Borrelia miyamotoi is a relapsing fever spirochete transmitted by ticks in the Ixodes ricinus complex. In the eastern United States, B. miyamotoi is transmitted by I. scapularis, which also vectors several other pathogens including B. burgdorferi sensu stricto. In contrast to Lyme borreliae, B. miyamotoi can be transmitted vertically from infected female ticks to their progeny. Therefore, in addition to nymphs and adults, larvae can vector B. miyamotoi to wildlife and human hosts. Two widely varying filial infection prevalence (FIP) estimates - 6% and 73% - have been reported previously from two vertically infected larval clutches; to our knowledge, no other estimates of FIP or transovarial transmission (TOT) rates for B. miyamotoi have been described in the literature.
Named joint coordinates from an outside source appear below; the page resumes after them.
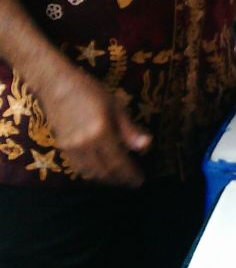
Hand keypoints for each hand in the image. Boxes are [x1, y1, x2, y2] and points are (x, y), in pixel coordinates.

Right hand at [36, 64, 150, 185]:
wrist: (57, 85)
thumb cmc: (91, 91)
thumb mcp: (117, 107)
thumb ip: (130, 130)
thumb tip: (146, 147)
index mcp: (101, 133)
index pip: (119, 162)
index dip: (130, 174)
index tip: (141, 181)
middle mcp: (84, 145)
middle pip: (105, 171)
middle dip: (120, 179)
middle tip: (133, 182)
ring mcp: (71, 148)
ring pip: (91, 173)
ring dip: (106, 179)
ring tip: (120, 178)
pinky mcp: (62, 148)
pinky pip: (79, 168)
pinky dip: (92, 173)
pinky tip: (101, 170)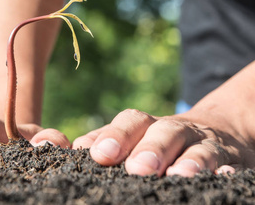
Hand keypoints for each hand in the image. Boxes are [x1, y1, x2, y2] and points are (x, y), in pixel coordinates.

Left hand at [73, 108, 254, 176]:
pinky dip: (225, 169)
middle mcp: (175, 130)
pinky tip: (223, 176)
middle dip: (150, 148)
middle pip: (164, 131)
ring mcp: (204, 143)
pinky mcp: (230, 158)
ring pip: (199, 147)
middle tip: (137, 168)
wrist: (216, 129)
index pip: (130, 122)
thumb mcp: (134, 137)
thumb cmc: (160, 140)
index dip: (115, 134)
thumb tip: (69, 147)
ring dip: (189, 160)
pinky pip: (230, 162)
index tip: (99, 154)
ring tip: (177, 175)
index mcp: (147, 126)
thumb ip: (105, 141)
Thus, we investigated TOT and FIP of larval clutches derived from engorged females collected from hunter-harvested white-tailed deer in 2015 (n = 664) and 2016 (n = 599) from Maine, New Hampshire, Tennessee, and Wisconsin. After engorged females oviposited in the lab, they (n = 492) were tested for B. miyamotoi infection by PCR. Subsequently, from each clutch produced by an infected female, larval pools, as well as 100 individual eggs or larvae, were tested. The TOT rate of the 11 infected females was 90.9% (95% CI; 57.1-99.5%) and the mean FIP of the resulting larval clutches was 84.4% (95% CI; 68.1-100%). Even though the overall observed vertical transmission rate (the product of TOT and FIP; 76.7%, 95% CI; 44.6-93.3%) was high, additional horizontal transmission may be required for enzootic maintenance of B. miyamotoi based on the results of a previously published deterministic model. Further investigation of TOT and FIP variability and the underlying mechanisms, both in nature and the laboratory, will be needed to resolve this question. Meanwhile, studies quantifying the acarological risk of Borrelia miyamotoi disease need to consider not only nymphs and adults, but larval I. scapularis as well.